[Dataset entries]
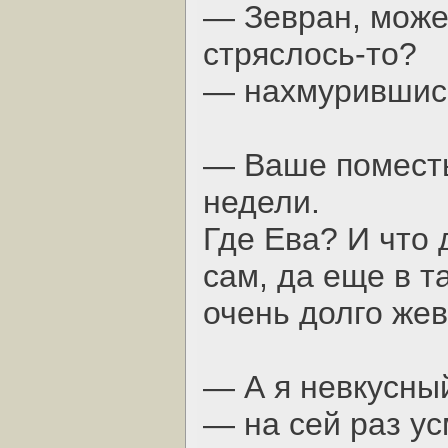
— Зевран, может
стряслось-то?
— нахмурившись
— Ваше поместь
недели.
Где Ева? И что
сам, да еще в т
очень долго жев
— А я невкусны
— на сей раз у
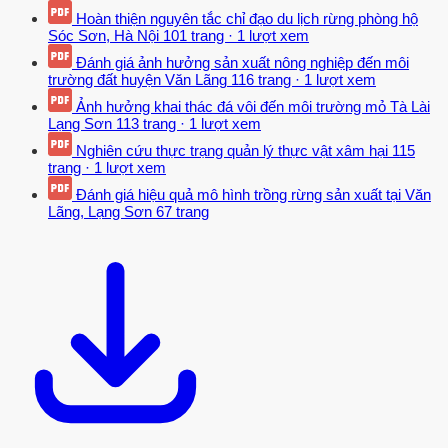
Hoàn thiện nguyên tắc chỉ đạo du lịch rừng phòng hộ
tiềm năng có thể được chi trả bằng các chương trình chi trả dịch vụ
Sóc Sơn, Hà Nội
101 trang
·
1 lượt xem
môi trường, theo đánh giá của hệ sinh thái thiên niên kỷ (MEA -
Đánh giá ảnh hưởng sản xuất nông nghiệp đến môi
Millennium Ecosystem Assessment), các dịch vụ môi trường có thể
trường đất huyện Văn Lãng
116 trang
·
1 lượt xem
được nhóm lại thành bốn loại chính: dịch vụ hỗ trợ, dịch vụ cung
Ảnh hưởng khai thác đá vôi đến môi trường mỏ Tà Lài
cấp, dịch vụ điều hòa và dịch vụ văn hóa. Tuy nhiên, trong thực tế
Lạng Sơn
113 trang
·
1 lượt xem
hầu hết các chính sách chi trả dịch vụ môi trường chỉ tập trung vào
Nghiên cứu thực trạng quản lý thực vật xâm hại
115
dịch vụ cung cấp.
trang
·
1 lượt xem
Cho đến nay, các chương trình chi trả dịch vụ môi trường phổ biến
Đánh giá hiệu quả mô hình trồng rừng sản xuất tại Văn
nhất ở các nước đang phát triển để quản lý rừng đầu nguồn nhằm
Lãng, Lạng Sơn
67 trang
đảm bảo lưu lượng và chất lượng nước hoặc kiểm soát lũ (Stanton
và cs. Bảo vệ rừng cho các dịch vụ hệ sinh thái, bao gồm cả dòng
chảy và sau đó là bảo tồn đa dạng sinh học và hấp thụ các bon
(Madsen và cs. Dịch vụ môi trường khác ở Nam bán cầu bao gồm
kiểm soát xói mòn đất, chẳng hạn như chương trình chống sa mạc
hóa ở Trung Quốc (Liu và cs.]); sản xuất năng lượng, như sản xuất
thủy điện ở Costa Rica (Blackman và cs.]); bảo tồn động vật hoang
dã, như bảo vệ các loài chim ở Campuchia và Bolivia (Asquith và
cs.], Clements và cs.], Wunder và cs.], Wunder và cs. Các loại dịch
vụ hệ sinh thái Các loại dịch vụ hệ sinh thái Ví dụ Quay vòng chất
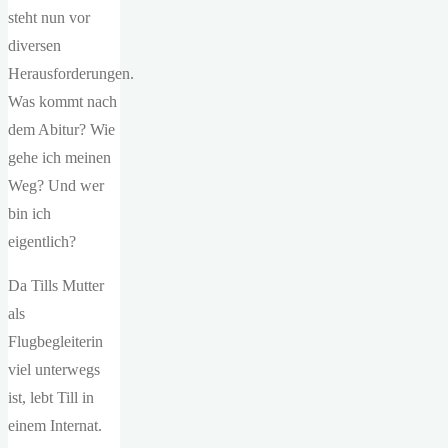
steht nun vor
diversen
Herausforderungen.
Was kommt nach
dem Abitur? Wie
gehe ich meinen
Weg? Und wer
bin ich
eigentlich?
Da Tills Mutter
als
Flugbegleiterin
viel unterwegs
ist, lebt Till in
einem Internat.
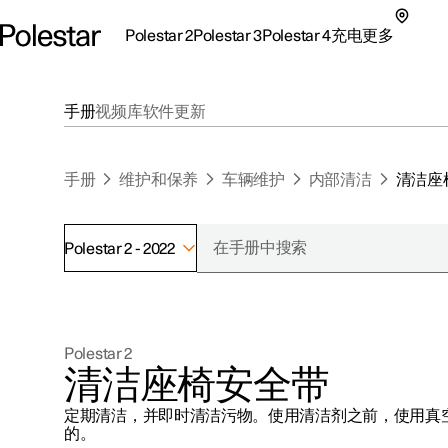
Polestar 2
Polestar 3
Polestar 4
充电
更多
极星 2 子菜单
极星 3 子菜单
极星 4 子菜单
充电子菜单
更多子菜单
手册
视频库
软件更新
手册
维护和保养
车辆维护
内部清洁
清洁座
Polestar 2 - 2022
支持
关于极星
探索Polestar 2
探索Polestar 4
探索充电
地点
可持续性
Polestar 2
联系我们
探索Polestar 3
配置
公共充电
车主服务
新闻
清洁座椅安全带
极星官方二手车
联系我们
试驾
家庭充电
注册新闻
定期清洁，并即时清洁污物。使用清洁剂之前，使用真
（在新窗
的。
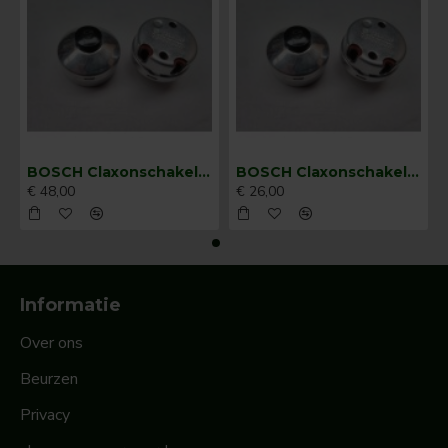
BOSCH Claxonschakelaar opbouw ⌀ 35 mm 0343013001
BOSCH Claxonschakelaar opbouw ⌀26 mm 0343007001
€ 48,00
€ 26,00
Informatie
Over ons
Beurzen
Privacy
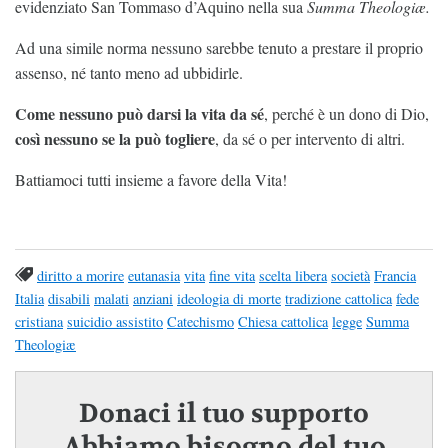
evidenziato San Tommaso d’Aquino nella sua
Summa Theologiæ.
Ad una simile norma nessuno sarebbe tenuto a prestare il proprio
assenso, né tanto meno ad ubbidirle.
Come nessuno può darsi la vita da sé
, perché è un dono di Dio,
così nessuno se la può togliere
, da sé o per intervento di altri.
Battiamoci tutti insieme a favore della Vita!
diritto a morire
eutanasia
vita
fine vita
scelta libera
società
Francia
Italia
disabili
malati
anziani
ideologia di morte
tradizione cattolica
fede
cristiana
suicidio assistito
Catechismo
Chiesa cattolica
legge
Summa
Theologiæ
Donaci il tuo supporto
Abbiamo bisogno del tuo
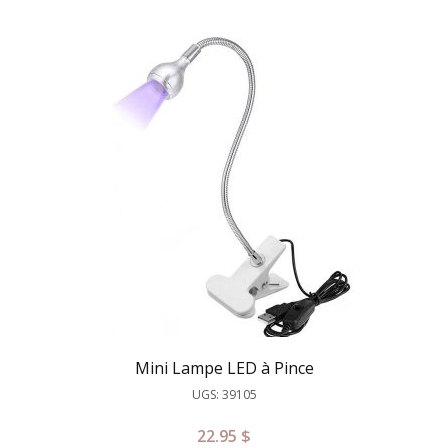
Mini Lampe LED à Pince
UGS: 39105
22.95
$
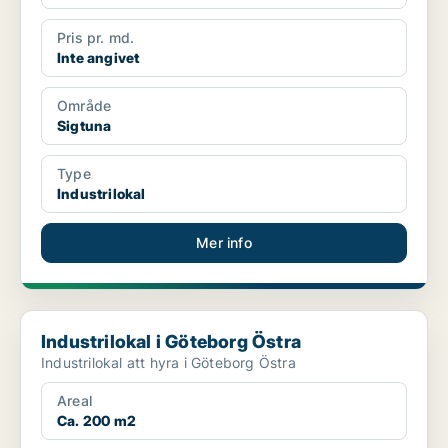
Pris pr. md.
Inte angivet
Område
Sigtuna
Type
Industrilokal
Mer info
Industrilokal i Göteborg Östra
Industrilokal i Göteborg Östra
Industrilokal att hyra i Göteborg Östra
Areal
Ca. 200 m2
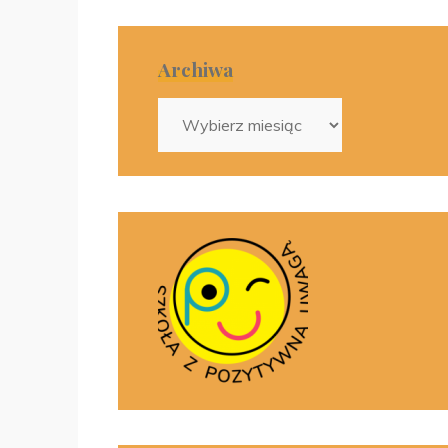
Archiwa
Archiwa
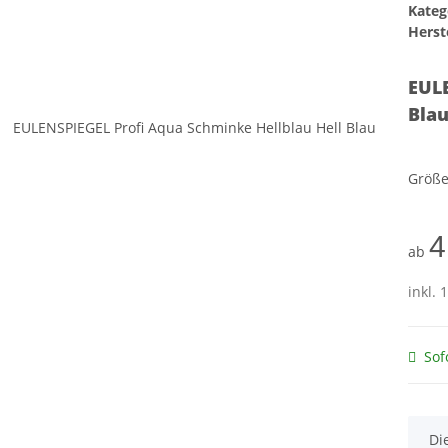
Kateg
Herste
EULE
Bla
Größ
4
ab
inkl. 
Sof
x
Di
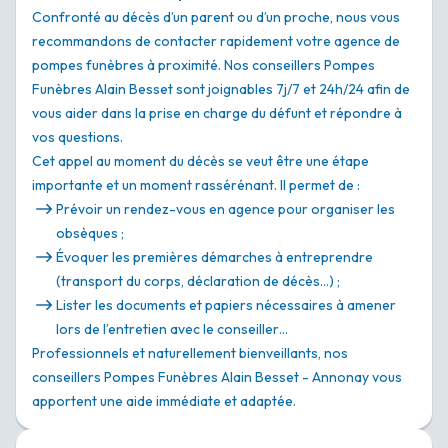
Confronté au décès d’un parent ou d’un proche, nous vous
recommandons de contacter rapidement votre agence de
pompes funèbres à proximité. Nos conseillers Pompes
Funèbres Alain Besset sont joignables 7j/7 et 24h/24 afin de
vous aider dans la prise en charge du défunt et répondre à
vos questions.
Cet appel au moment du décès se veut être une étape
importante et un moment rassérénant. Il permet de :
Prévoir un rendez-vous en agence pour organiser les
obsèques ;
Évoquer les premières démarches à entreprendre
(transport du corps, déclaration de décès…) ;
Lister les documents et papiers nécessaires à amener
lors de l’entretien avec le conseiller…
Professionnels et naturellement bienveillants, nos
conseillers Pompes Funèbres Alain Besset - Annonay vous
apportent une aide immédiate et adaptée.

**TASK GOAL:** Format every line of text from the dataset entries above as a Markdown table with the columns "No." and "Text", numbering the rows in order and skipping blank lines. Leave the pictures out of the table.

**REPLY:**
| No. | Text |
|---|---|
| 1 | — Зевран, может |
| 2 | стряслось-то? |
| 3 | — нахмурившись |
| 4 | — Ваше поместь |
| 5 | недели. |
| 6 | Где Ева? И что |
| 7 | сам, да еще в т |
| 8 | очень долго жев |
| 9 | — А я невкусны |
| 10 | — на сей раз у |
| 11 | Hoàn thiện nguyên tắc chỉ đạo du lịch rừng phòng hộ |
| 12 | tiềm năng có thể được chi trả bằng các chương trình chi trả dịch vụ |
| 13 | Sóc Sơn, Hà Nội |
| 14 | 101 trang |
| 15 | · |
| 16 | 1 lượt xem |
| 17 | môi trường, theo đánh giá của hệ sinh thái thiên niên kỷ (MEA - |
| 18 | Đánh giá ảnh hưởng sản xuất nông nghiệp đến môi |
| 19 | Millennium Ecosystem Assessment), các dịch vụ môi trường có thể |
| 20 | trường đất huyện Văn Lãng |
| 21 | 116 trang |
| 22 | · |
| 23 | 1 lượt xem |
| 24 | được nhóm lại thành bốn loại chính: dịch vụ hỗ trợ, dịch vụ cung |
| 25 | Ảnh hưởng khai thác đá vôi đến môi trường mỏ Tà Lài |
| 26 | cấp, dịch vụ điều hòa và dịch vụ văn hóa. Tuy nhiên, trong thực tế |
| 27 | Lạng Sơn |
| 28 | 113 trang |
| 29 | · |
| 30 | 1 lượt xem |
| 31 | hầu hết các chính sách chi trả dịch vụ môi trường chỉ tập trung vào |
| 32 | Nghiên cứu thực trạng quản lý thực vật xâm hại |
| 33 | 115 |
| 34 | dịch vụ cung cấp. |
| 35 | trang |
| 36 | · |
| 37 | 1 lượt xem |
| 38 | Cho đến nay, các chương trình chi trả dịch vụ môi trường phổ biến |
| 39 | Đánh giá hiệu quả mô hình trồng rừng sản xuất tại Văn |
| 40 | nhất ở các nước đang phát triển để quản lý rừng đầu nguồn nhằm |
| 41 | Lãng, Lạng Sơn |
| 42 | 67 trang |
| 43 | đảm bảo lưu lượng và chất lượng nước hoặc kiểm soát lũ (Stanton |
| 44 | và cs. Bảo vệ rừng cho các dịch vụ hệ sinh thái, bao gồm cả dòng |
| 45 | chảy và sau đó là bảo tồn đa dạng sinh học và hấp thụ các bon |
| 46 | (Madsen và cs. Dịch vụ môi trường khác ở Nam bán cầu bao gồm |
| 47 | kiểm soát xói mòn đất, chẳng hạn như chương trình chống sa mạc |
| 48 | hóa ở Trung Quốc (Liu và cs.]); sản xuất năng lượng, như sản xuất |
| 49 | thủy điện ở Costa Rica (Blackman và cs.]); bảo tồn động vật hoang |
| 50 | dã, như bảo vệ các loài chim ở Campuchia và Bolivia (Asquith và |
| 51 | cs.], Clements và cs.], Wunder và cs.], Wunder và cs. Các loại dịch |
| 52 | vụ hệ sinh thái Các loại dịch vụ hệ sinh thái Ví dụ Quay vòng chất |
| 53 | steht nun vor |
| 54 | diversen |
| 55 | Herausforderungen. |
| 56 | Was kommt nach |
| 57 | dem Abitur? Wie |
| 58 | gehe ich meinen |
| 59 | Weg? Und wer |
| 60 | bin ich |
| 61 | eigentlich? |
| 62 | Da Tills Mutter |
| 63 | als |
| 64 | Flugbegleiterin |
| 65 | viel unterwegs |
| 66 | ist, lebt Till in |
| 67 | einem Internat. |
| 68 | Polestar 2 |
| 69 | Polestar 3 |
| 70 | Polestar 4 |
| 71 | 充电 |
| 72 | 更多 |
| 73 | 极星 2 子菜单 |
| 74 | 极星 3 子菜单 |
| 75 | 极星 4 子菜单 |
| 76 | 充电子菜单 |
| 77 | 更多子菜单 |
| 78 | 手册 |
| 79 | 视频库 |
| 80 | 软件更新 |
| 81 | 手册 |
| 82 | 维护和保养 |
| 83 | 车辆维护 |
| 84 | 内部清洁 |
| 85 | 清洁座 |
| 86 | Polestar 2 - 2022 |
| 87 | 支持 |
| 88 | 关于极星 |
| 89 | 探索Polestar 2 |
| 90 | 探索Polestar 4 |
| 91 | 探索充电 |
| 92 | 地点 |
| 93 | 可持续性 |
| 94 | Polestar 2 |
| 95 | 联系我们 |
| 96 | 探索Polestar 3 |
| 97 | 配置 |
| 98 | 公共充电 |
| 99 | 车主服务 |
| 100 | 新闻 |
| 101 | 清洁座椅安全带 |
| 102 | 极星官方二手车 |
| 103 | 联系我们 |
| 104 | 试驾 |
| 105 | 家庭充电 |
| 106 | 注册新闻 |
| 107 | 定期清洁，并即时清洁污物。使用清洁剂之前，使用真 |
| 108 | （在新窗 |
| 109 | 的。 |
| 110 | BOSCH Claxonschakelaar opbouw ⌀ 35 mm 0343013001 |
| 111 | BOSCH Claxonschakelaar opbouw ⌀26 mm 0343007001 |
| 112 | € 48,00 |
| 113 | € 26,00 |
| 114 | Informatie |
| 115 | Over ons |
| 116 | Beurzen |
| 117 | Privacy |
| 118 | evidenziato San Tommaso d’Aquino nella sua |
| 119 | Summa Theologiæ. |
| 120 | Ad una simile norma nessuno sarebbe tenuto a prestare il proprio |
| 121 | assenso, né tanto meno ad ubbidirle. |
| 122 | Come nessuno può darsi la vita da sé |
| 123 | , perché è un dono di Dio, |
| 124 | così nessuno se la può togliere |
| 125 | , da sé o per intervento di altri. |
| 126 | Battiamoci tutti insieme a favore della Vita! |
| 127 | diritto a morire |
| 128 | eutanasia |
| 129 | vita |
| 130 | fine vita |
| 131 | scelta libera |
| 132 | società |
| 133 | Francia |
| 134 | Italia |
| 135 | disabili |
| 136 | malati |
| 137 | anziani |
| 138 | ideologia di morte |
| 139 | tradizione cattolica |
| 140 | fede |
| 141 | cristiana |
| 142 | suicidio assistito |
| 143 | Catechismo |
| 144 | Chiesa cattolica |
| 145 | legge |
| 146 | Summa |
| 147 | Theologiæ |
| 148 | Donaci il tuo supporto |
| 149 | Abbiamo bisogno del tuo |
| 150 | Mini Lampe LED à Pince |
| 151 | UGS: 39105 |
| 152 | 22.95 |
| 153 | $ |
| 154 | Pris pr. md. |
| 155 | Inte angivet |
| 156 | Område |
| 157 | Sigtuna |
| 158 | Type |
| 159 | Industrilokal |
| 160 | Mer info |
| 161 | Industrilokal i Göteborg Östra |
| 162 | Industrilokal i Göteborg Östra |
| 163 | Industrilokal att hyra i Göteborg Östra |
| 164 | Areal |
| 165 | Ca. 200 m2 |
| 166 | Archiwa |
| 167 | Archiwa |
| 168 | Kateg |
| 169 | Herste |
| 170 | EULE |
| 171 | Bla |
| 172 | Größ |
| 173 | 4 |
| 174 | ab |
| 175 | inkl.  |
| 176 | Sof |
| 177 | x |
| 178 | Di |
| 179 | Confronté au décès d’un parent ou d’un proche, nous vous |
| 180 | recommandons de contacter rapidement votre agence de |
| 181 | pompes funèbres à proximité. Nos conseillers Pompes |
| 182 | Funèbres Alain Besset sont joignables 7j/7 et 24h/24 afin de |
| 183 | vous aider dans la prise en charge du défunt et répondre à |
| 184 | vos questions. |
| 185 | Cet appel au moment du décès se veut être une étape |
| 186 | importante et un moment rassérénant. Il permet de : |
| 187 | Prévoir un rendez-vous en agence pour organiser les |
| 188 | obsèques ; |
| 189 | Évoquer les premières démarches à entreprendre |
| 190 | (transport du corps, déclaration de décès…) ; |
| 191 | Lister les documents et papiers nécessaires à amener |
| 192 | lors de l’entretien avec le conseiller… |
| 193 | Professionnels et naturellement bienveillants, nos |
| 194 | conseillers Pompes Funèbres Alain Besset - Annonay vous |
| 195 | apportent une aide immédiate et adaptée. |